On the performance front, I've heard a fair number of people from such programs over the years... and it's a mixed bag. Some had lots of chops and soul. Some had lots of chops. Ditto from people from nonprofit colleges and unis, of course.

 

It's amazing what one can learn -- and where one can learn it. I have a friend -- he's a long haul trucker, now, because of the downturn in the music biz and his distaste for cruise ship gigs -- but he learned to play trumpet in the US Army (he'd never played music before and thought it sounded like something that might not get him shot during the Vietnam War era) -- but he ended up being Ray Charles' lead horn man for many, many years (even soloing in front of the Atlanta symphony in a gig where Ray only took my friend, Ted, and the Raylettes). Even though he'd never played an instrument before joining the army.

LISTED RECORDS
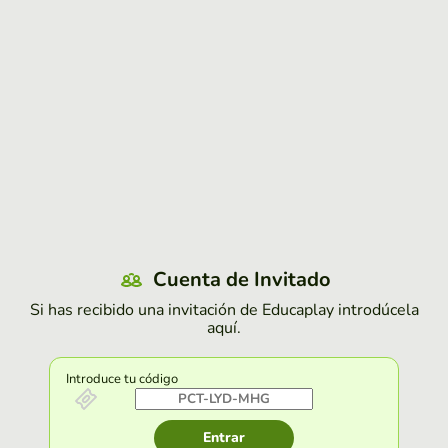
Cuenta de Invitado
Si has recibido una invitación de Educaplay introdúcela
aquí.
Introduce tu código
Entrar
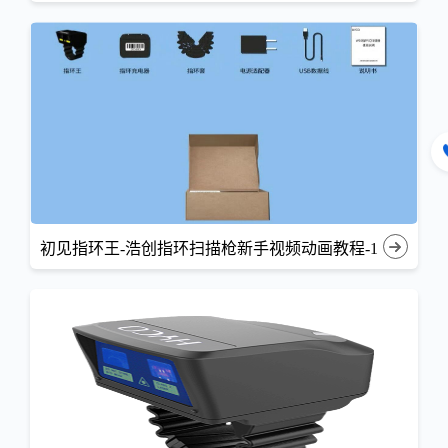
初见指环王-浩创指环扫描枪新手视频动画教程-1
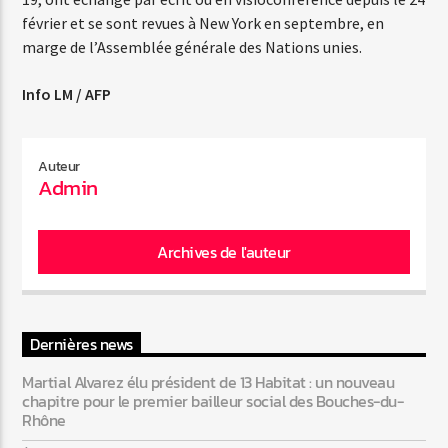
février et se sont revues à New York en septembre, en
marge de l’Assemblée générale des Nations unies.
Info LM / AFP
Auteur
Admin
Archives de l'auteur
Dernières news
Martial Alvarez élu président de 13 Habitat : un nouveau
chapitre pour le premier bailleur social des Bouches-du-
Rhône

PROBLEM 1
Return everything in the excerpt on learning music, from "On the performance" down to "unis, of course.", copied word for word.
PROBLEM 2
Locate each line of the records that contains the string "président" and copy those lines out. Matching is case-sensitive.

EXPECTED OUTPUT 1
On the performance front, I've heard a fair number of people from such programs over the years... and it's a mixed bag. Some had lots of chops and soul. Some had lots of chops. Ditto from people from nonprofit colleges and unis, of course.

EXPECTED OUTPUT 2
Martial Alvarez élu président de 13 Habitat : un nouveau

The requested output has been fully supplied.